■ **Document layout analysis data**:
[Start of Attachment]

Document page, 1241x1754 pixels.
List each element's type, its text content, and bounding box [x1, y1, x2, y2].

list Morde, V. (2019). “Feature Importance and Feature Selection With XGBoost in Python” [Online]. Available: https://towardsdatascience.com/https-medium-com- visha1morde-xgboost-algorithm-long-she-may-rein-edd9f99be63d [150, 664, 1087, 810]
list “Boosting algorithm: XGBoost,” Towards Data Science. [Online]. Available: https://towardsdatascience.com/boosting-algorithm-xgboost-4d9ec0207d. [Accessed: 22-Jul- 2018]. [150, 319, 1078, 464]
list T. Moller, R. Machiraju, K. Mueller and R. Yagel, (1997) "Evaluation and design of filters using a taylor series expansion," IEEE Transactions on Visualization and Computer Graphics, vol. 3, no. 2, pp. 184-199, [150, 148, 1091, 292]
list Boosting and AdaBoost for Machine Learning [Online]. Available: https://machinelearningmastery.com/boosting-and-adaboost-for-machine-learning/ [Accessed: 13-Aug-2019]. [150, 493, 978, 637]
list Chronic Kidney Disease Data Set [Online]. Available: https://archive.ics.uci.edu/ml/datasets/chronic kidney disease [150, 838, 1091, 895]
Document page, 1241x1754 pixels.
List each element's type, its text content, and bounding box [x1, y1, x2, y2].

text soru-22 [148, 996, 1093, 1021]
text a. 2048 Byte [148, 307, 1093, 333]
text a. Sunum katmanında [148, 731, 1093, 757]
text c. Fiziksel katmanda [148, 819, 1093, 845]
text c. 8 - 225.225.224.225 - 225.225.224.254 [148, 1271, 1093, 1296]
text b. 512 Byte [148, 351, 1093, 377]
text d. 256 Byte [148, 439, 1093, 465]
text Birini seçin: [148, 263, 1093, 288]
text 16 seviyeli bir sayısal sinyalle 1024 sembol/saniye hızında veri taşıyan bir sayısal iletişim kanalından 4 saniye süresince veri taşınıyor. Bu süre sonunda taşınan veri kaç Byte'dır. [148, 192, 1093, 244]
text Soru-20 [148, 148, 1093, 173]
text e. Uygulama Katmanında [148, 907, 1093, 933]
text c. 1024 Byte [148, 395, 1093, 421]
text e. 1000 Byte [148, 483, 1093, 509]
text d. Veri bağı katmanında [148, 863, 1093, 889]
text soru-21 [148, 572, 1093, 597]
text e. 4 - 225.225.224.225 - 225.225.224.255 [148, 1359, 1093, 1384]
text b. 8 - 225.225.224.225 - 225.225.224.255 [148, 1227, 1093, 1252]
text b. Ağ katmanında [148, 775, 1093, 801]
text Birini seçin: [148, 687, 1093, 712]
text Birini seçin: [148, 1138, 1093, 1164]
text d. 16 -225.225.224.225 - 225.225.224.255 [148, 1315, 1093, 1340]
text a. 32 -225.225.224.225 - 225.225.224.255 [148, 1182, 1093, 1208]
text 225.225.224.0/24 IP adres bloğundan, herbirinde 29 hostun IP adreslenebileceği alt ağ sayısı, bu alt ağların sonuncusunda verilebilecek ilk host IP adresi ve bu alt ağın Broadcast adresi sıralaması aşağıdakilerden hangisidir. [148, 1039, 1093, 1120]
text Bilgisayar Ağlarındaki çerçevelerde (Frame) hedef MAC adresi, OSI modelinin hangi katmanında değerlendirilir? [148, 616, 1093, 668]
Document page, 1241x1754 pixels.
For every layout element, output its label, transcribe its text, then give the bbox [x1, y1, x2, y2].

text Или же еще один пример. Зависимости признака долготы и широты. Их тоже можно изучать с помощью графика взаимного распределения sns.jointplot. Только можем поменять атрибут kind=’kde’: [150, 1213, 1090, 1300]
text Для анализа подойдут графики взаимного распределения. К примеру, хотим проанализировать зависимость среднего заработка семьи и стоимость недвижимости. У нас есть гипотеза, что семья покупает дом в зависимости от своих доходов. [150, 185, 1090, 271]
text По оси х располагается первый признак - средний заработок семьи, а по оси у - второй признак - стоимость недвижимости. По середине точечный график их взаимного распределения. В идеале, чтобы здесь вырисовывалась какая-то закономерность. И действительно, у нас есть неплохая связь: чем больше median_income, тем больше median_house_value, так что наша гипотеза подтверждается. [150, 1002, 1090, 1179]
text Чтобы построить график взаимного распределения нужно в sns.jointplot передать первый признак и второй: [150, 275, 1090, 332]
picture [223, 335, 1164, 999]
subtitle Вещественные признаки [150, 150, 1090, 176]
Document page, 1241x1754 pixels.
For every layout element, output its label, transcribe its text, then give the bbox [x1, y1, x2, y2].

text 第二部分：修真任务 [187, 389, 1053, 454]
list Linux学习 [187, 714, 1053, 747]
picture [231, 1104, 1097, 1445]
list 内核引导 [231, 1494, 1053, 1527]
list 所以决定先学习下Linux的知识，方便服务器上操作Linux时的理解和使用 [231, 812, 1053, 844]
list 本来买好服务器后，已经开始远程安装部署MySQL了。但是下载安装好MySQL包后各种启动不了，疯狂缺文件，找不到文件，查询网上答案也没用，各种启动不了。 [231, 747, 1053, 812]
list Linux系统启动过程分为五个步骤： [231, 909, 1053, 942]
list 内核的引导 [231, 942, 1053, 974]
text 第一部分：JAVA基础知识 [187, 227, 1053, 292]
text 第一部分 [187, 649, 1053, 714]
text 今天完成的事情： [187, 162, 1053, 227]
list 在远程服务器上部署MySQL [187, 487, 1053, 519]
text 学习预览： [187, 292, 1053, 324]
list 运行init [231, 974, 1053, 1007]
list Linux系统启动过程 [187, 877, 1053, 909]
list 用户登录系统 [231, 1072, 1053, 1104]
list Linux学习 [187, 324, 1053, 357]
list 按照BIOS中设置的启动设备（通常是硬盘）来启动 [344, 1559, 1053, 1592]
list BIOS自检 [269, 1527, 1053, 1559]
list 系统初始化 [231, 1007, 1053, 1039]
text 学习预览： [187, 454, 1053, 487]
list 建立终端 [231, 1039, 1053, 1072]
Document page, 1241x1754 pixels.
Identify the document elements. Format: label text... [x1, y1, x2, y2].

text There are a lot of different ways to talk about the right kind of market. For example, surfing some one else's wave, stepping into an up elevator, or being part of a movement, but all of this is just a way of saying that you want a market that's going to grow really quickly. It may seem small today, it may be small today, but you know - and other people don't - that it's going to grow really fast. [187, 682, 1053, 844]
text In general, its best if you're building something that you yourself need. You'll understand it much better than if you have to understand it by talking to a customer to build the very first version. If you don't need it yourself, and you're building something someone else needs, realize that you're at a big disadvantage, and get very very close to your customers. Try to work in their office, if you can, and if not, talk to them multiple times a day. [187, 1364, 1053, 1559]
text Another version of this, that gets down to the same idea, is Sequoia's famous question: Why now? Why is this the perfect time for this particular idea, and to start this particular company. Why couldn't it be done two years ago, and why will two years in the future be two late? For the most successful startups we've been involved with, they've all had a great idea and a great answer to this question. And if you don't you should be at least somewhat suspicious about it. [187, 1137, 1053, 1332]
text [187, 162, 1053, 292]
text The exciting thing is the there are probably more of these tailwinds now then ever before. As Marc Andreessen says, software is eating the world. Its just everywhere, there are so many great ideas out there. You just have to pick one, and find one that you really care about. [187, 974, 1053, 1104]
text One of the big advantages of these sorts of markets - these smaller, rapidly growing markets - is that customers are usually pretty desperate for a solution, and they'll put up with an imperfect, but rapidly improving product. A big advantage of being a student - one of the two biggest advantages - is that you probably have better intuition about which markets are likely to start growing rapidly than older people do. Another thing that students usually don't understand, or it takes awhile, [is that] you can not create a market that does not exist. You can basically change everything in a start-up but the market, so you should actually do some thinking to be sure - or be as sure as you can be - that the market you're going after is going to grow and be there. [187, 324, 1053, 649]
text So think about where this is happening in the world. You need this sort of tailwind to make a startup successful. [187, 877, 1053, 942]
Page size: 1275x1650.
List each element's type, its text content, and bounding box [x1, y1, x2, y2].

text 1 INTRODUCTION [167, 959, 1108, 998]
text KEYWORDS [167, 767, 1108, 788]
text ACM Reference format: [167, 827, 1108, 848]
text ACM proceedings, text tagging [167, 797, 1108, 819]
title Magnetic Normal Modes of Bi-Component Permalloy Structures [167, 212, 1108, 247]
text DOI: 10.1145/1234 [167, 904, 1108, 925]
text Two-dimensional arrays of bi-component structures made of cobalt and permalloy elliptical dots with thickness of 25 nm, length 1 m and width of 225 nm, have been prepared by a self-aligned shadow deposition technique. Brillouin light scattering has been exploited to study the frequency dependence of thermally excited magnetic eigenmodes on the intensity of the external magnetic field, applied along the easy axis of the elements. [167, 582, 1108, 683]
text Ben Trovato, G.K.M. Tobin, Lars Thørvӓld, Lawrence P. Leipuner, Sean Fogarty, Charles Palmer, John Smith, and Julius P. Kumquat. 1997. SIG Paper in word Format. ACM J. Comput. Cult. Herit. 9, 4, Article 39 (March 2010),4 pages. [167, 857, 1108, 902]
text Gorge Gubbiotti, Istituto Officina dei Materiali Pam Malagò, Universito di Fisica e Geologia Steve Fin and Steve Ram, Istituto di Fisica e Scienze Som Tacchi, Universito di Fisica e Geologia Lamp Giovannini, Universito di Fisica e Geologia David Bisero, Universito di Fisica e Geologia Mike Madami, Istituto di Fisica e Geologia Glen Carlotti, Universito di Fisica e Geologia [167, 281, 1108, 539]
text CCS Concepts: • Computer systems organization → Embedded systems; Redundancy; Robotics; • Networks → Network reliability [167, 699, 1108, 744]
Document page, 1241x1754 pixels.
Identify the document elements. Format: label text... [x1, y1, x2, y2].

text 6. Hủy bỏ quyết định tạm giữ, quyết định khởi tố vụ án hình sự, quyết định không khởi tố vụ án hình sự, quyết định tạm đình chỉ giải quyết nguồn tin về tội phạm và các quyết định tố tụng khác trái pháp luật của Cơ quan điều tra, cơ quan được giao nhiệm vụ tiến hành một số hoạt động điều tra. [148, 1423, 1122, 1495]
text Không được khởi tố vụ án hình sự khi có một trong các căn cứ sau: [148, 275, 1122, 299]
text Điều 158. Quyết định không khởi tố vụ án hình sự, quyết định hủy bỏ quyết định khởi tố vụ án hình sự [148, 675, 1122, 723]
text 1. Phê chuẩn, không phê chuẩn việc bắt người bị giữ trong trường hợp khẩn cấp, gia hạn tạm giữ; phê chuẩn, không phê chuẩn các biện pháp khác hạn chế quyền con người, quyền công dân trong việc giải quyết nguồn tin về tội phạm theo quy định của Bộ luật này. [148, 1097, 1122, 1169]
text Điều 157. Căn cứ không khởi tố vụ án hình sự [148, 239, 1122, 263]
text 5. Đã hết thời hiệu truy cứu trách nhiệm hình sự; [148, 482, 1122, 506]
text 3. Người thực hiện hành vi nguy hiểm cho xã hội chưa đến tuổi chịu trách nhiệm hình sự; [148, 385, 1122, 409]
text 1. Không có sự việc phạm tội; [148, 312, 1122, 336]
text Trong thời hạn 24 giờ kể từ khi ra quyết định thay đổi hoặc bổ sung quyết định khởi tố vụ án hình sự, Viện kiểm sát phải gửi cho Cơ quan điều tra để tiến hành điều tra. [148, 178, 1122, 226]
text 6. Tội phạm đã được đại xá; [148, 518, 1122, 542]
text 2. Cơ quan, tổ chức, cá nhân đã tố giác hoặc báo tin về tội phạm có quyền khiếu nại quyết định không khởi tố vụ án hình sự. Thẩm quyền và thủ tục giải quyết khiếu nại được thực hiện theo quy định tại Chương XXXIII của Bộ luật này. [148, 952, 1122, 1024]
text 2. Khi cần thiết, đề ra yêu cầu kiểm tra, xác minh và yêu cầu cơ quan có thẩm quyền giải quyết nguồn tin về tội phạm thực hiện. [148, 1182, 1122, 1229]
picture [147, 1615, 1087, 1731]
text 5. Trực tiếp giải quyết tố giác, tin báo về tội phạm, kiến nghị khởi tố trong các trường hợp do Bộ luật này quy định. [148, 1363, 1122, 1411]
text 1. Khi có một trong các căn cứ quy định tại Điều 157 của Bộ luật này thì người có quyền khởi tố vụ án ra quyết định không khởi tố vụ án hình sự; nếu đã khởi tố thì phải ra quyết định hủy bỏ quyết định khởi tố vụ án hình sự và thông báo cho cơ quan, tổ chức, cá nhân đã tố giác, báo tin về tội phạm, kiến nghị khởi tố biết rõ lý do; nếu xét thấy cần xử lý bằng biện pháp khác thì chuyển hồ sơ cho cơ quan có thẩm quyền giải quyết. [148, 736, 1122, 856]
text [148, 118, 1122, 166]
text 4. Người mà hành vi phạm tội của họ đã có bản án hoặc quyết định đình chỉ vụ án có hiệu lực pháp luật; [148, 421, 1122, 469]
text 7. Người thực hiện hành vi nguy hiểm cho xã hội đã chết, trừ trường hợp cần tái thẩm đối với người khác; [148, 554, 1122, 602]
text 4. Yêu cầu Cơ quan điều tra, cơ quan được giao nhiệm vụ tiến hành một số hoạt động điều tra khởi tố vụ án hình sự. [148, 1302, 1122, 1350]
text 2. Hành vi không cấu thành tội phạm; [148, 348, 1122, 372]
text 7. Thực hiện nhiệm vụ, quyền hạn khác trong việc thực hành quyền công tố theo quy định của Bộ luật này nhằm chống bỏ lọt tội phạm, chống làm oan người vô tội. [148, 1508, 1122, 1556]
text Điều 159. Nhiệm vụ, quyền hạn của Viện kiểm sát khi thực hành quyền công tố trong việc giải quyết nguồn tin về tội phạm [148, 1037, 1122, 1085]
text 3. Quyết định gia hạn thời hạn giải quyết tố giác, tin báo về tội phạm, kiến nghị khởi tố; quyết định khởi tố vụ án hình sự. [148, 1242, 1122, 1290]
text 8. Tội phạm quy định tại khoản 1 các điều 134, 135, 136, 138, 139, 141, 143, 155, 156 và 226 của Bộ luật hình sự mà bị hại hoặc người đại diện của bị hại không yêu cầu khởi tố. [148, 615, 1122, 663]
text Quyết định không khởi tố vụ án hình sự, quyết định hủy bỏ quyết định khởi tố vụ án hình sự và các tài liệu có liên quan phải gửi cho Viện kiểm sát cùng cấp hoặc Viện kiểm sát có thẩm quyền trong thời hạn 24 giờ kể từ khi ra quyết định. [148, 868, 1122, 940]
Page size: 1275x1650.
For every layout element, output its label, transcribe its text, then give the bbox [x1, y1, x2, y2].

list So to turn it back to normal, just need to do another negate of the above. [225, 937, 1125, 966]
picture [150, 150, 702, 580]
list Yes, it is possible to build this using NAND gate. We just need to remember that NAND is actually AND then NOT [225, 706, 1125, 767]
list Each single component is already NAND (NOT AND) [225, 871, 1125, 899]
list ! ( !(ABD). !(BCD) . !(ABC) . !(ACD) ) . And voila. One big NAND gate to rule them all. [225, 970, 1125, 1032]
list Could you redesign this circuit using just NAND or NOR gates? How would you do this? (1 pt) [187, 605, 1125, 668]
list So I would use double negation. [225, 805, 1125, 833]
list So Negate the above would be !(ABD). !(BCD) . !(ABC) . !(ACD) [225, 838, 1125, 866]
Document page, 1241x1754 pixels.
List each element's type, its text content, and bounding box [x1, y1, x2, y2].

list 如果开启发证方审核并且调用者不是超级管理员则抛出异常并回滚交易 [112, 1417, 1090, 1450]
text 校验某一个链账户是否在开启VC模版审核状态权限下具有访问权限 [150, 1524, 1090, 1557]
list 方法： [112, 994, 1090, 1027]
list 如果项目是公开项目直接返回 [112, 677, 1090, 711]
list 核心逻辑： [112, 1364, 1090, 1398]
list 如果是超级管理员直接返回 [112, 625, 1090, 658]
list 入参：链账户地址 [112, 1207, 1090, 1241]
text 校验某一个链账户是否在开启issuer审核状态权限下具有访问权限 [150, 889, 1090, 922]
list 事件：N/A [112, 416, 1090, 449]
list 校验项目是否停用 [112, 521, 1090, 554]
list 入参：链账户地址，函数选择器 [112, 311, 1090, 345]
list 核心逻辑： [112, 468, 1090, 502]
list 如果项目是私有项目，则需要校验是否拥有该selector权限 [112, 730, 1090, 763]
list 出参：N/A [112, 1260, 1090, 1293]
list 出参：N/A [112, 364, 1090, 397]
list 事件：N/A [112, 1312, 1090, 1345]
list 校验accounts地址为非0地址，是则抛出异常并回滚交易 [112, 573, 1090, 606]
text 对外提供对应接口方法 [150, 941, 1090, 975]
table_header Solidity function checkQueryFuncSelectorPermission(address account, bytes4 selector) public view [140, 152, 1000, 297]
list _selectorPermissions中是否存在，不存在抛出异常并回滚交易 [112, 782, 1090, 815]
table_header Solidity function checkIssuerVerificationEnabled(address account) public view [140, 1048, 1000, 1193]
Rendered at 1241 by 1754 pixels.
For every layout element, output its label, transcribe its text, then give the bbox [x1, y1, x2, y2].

[End of Attachment]

■ **WHAT NEEDS TO BE DONE**: Go through the data above and copy each line that holds the word "chức".

■ **TASK ANSWER**:
text 2. Cơ quan, tổ chức, cá nhân đã tố giác hoặc báo tin về tội phạm có quyền khiếu nại quyết định không khởi tố vụ án hình sự. Thẩm quyền và thủ tục giải quyết khiếu nại được thực hiện theo quy định tại Chương XXXIII của Bộ luật này. [148, 952, 1122, 1024]
text 1. Khi có một trong các căn cứ quy định tại Điều 157 của Bộ luật này thì người có quyền khởi tố vụ án ra quyết định không khởi tố vụ án hình sự; nếu đã khởi tố thì phải ra quyết định hủy bỏ quyết định khởi tố vụ án hình sự và thông báo cho cơ quan, tổ chức, cá nhân đã tố giác, báo tin về tội phạm, kiến nghị khởi tố biết rõ lý do; nếu xét thấy cần xử lý bằng biện pháp khác thì chuyển hồ sơ cho cơ quan có thẩm quyền giải quyết. [148, 736, 1122, 856]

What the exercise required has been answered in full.